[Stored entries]

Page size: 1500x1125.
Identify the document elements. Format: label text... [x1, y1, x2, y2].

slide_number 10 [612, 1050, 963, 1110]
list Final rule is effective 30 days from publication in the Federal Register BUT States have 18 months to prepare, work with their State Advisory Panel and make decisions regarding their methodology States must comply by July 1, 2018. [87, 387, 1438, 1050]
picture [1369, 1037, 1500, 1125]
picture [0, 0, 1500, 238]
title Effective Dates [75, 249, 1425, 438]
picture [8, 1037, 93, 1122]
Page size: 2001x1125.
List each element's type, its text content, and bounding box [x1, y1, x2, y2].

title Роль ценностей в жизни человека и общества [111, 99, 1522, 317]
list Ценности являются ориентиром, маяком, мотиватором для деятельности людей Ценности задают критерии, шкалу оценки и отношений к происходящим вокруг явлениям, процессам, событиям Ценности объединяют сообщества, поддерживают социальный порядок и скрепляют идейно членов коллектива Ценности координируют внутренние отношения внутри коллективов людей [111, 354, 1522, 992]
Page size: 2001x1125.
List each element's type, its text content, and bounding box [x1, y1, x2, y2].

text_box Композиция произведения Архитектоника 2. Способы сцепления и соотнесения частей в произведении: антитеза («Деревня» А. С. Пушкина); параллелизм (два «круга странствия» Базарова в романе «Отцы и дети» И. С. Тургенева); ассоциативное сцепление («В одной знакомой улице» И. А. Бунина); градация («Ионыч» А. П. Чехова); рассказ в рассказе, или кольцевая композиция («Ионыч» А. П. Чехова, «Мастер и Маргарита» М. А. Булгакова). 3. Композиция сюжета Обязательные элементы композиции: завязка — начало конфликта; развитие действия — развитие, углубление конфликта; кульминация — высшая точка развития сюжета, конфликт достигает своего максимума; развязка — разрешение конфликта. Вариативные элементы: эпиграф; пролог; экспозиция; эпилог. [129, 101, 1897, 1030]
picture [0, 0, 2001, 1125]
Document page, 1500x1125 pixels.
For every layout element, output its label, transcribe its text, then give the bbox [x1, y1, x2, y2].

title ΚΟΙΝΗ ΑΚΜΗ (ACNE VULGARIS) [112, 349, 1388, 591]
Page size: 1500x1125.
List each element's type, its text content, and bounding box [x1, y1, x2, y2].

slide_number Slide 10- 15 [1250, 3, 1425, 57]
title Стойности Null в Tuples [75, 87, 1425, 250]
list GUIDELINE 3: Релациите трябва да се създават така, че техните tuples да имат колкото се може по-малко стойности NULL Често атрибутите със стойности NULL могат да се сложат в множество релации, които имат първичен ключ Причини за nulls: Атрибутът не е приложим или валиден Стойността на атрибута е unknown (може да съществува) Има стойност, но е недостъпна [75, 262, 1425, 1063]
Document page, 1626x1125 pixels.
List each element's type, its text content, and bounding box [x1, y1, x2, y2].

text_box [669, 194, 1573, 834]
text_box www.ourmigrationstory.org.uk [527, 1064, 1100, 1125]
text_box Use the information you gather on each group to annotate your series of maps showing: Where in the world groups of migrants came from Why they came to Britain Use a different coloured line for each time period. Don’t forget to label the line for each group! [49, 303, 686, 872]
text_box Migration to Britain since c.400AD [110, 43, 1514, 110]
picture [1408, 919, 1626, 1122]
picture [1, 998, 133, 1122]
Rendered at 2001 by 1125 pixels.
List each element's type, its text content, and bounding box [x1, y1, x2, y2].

[THE PROBLEM]
From the entries, report each line that includes the word "pixels".

[WRITTEN SOLUTION]
Document page, 1500x1125 pixels.
Document page, 1626x1125 pixels.
Rendered at 2001 by 1125 pixels.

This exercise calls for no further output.